Oracle Warns Of Major WebLogic Vulnerability


Oracle is warning customers that an exploit is circulating for a vulnerability in its WebLogic Server that remote attackers without authentication can use to access confidential data and cause denial of service.

In an advisory issued earlier this week, Oracle said an exploit has begun circulating that affects WebLogic Server applications that use versions of the WebLogic plug-in for Apache server released before July 28.

Oracle has yet to release a patch for the affected plug-in, but offered two workarounds that it says will protect users while it works on a fix.

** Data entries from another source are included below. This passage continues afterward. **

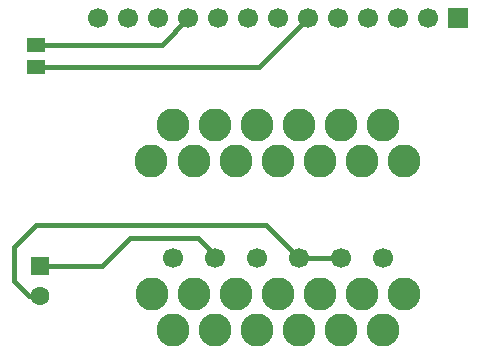
<source format=gbr>
G04 DipTrace 3.3.1.3*
G04 Bottom.gbr*
%MOMM*%
G04 #@! TF.FileFunction,Copper,L2,Bot*
G04 #@! TF.Part,Single*
G04 #@! TA.AperFunction,Conductor*
%ADD13C,0.4*%
%ADD16R,1.5X1.3*%
G04 #@! TA.AperFunction,ComponentPad*
%ADD17R,1.6X1.6*%
%ADD18C,1.6*%
%ADD19C,2.8*%
%ADD20R,1.7X1.7*%
%ADD21C,1.7*%
%FSLAX35Y35*%
G04*
G71*
G90*
G75*
G01*
G04 Bottom*
%LPD*%
X1412723Y3413500D2*
D13*
X3302350D1*
X3714600Y3825750D1*
X1444473Y1476250D2*
X1349223D1*
X1222223Y1603250D1*
Y1889000D1*
X1412723Y2079500D1*
X3359427D1*
X3638327Y1800600D1*
X3994327D1*
X2926327D2*
Y1820020D1*
X2777973Y1968373D1*
X2206473D1*
X1968350Y1730250D1*
X1444473D1*
X1412723Y3603500D2*
X2476350D1*
X2698600Y3825750D1*
D16*
X1412723Y3603500D3*
Y3413500D3*
D17*
X1444473Y1730250D3*
D18*
Y1476250D3*
D19*
X4524087Y2619757D3*
X4346087Y2924757D3*
X4168087Y2619757D3*
X3990087Y2924757D3*
X3812087Y2619757D3*
X3634087Y2924757D3*
X3456087Y2619757D3*
X3278087Y2924757D3*
X3100087Y2619757D3*
X2922087Y2924757D3*
X2744087Y2619757D3*
X2566087Y2924757D3*
X2388087Y2619757D3*
D20*
X4984600Y3825750D3*
D21*
X4730600D3*
X4476600D3*
X4222600D3*
X3968600D3*
X3714600D3*
X3460600D3*
X3206600D3*
X2952600D3*
X2698600D3*
X2444600D3*
X2190600D3*
X1936600D3*
X2570327Y1800600D3*
X2926327D3*
X3282327D3*
X3638327D3*
X3994327D3*
X4350327D3*
D19*
X4528600Y1492123D3*
X4350600Y1187123D3*
X4172600Y1492123D3*
X3994600Y1187123D3*
X3816600Y1492123D3*
X3638600Y1187123D3*
X3460600Y1492123D3*
X3282600Y1187123D3*
X3104600Y1492123D3*
X2926600Y1187123D3*
X2748600Y1492123D3*
X2570600Y1187123D3*
X2392600Y1492123D3*
M02*

</source>
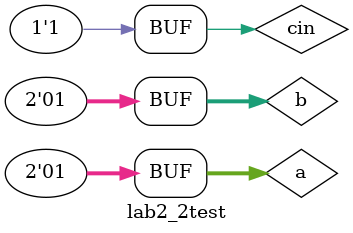
<source format=v>
`timescale 1ns / 1ps

module lab2_2test;
    reg [1:0]a;
    reg [1:0]b;
    reg [0:0]cin;
    wire [1:0]cout;
    lab2_2 DUT (.i1(a), .i2(b), .addr(cin), .muxout(cout));
    initial
        begin
        a = 0; b = 0; cin = 0;
        #10 a = 1;
        #10 b = 1; a = 0;
        #10 a = 1;
        #10 cin = 1; a = 0; b = 0;
        #10 a = 1;
        #10 b = 1; a = 0;
        #10 a = 1;
        #10;
        end
endmodule
</source>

One workaround involves configuring Apache server to reject certain invalid requests, which limits the maximum URL length to less than 4,000 bytes. Oracle notes that users can also protect themselves by downloading and installing the open source Web application firewall from ModSecurity.

Oracle assigned the vulnerability a CVSS severity score of 10 out of 10, as did the National Vulnerability Database. Danish security research firm Secunia gave it a 'highly critical' rating, or 4 on its 5 point severity scale.

Oracle picked up the widely used WebLogic application server in its $6.7 billion acquisition of BEA Systems, which closed in April. Earlier this month, Oracle said that WebLogic will become Oracle's flagship application server offering, but it will continue to develop its own application server.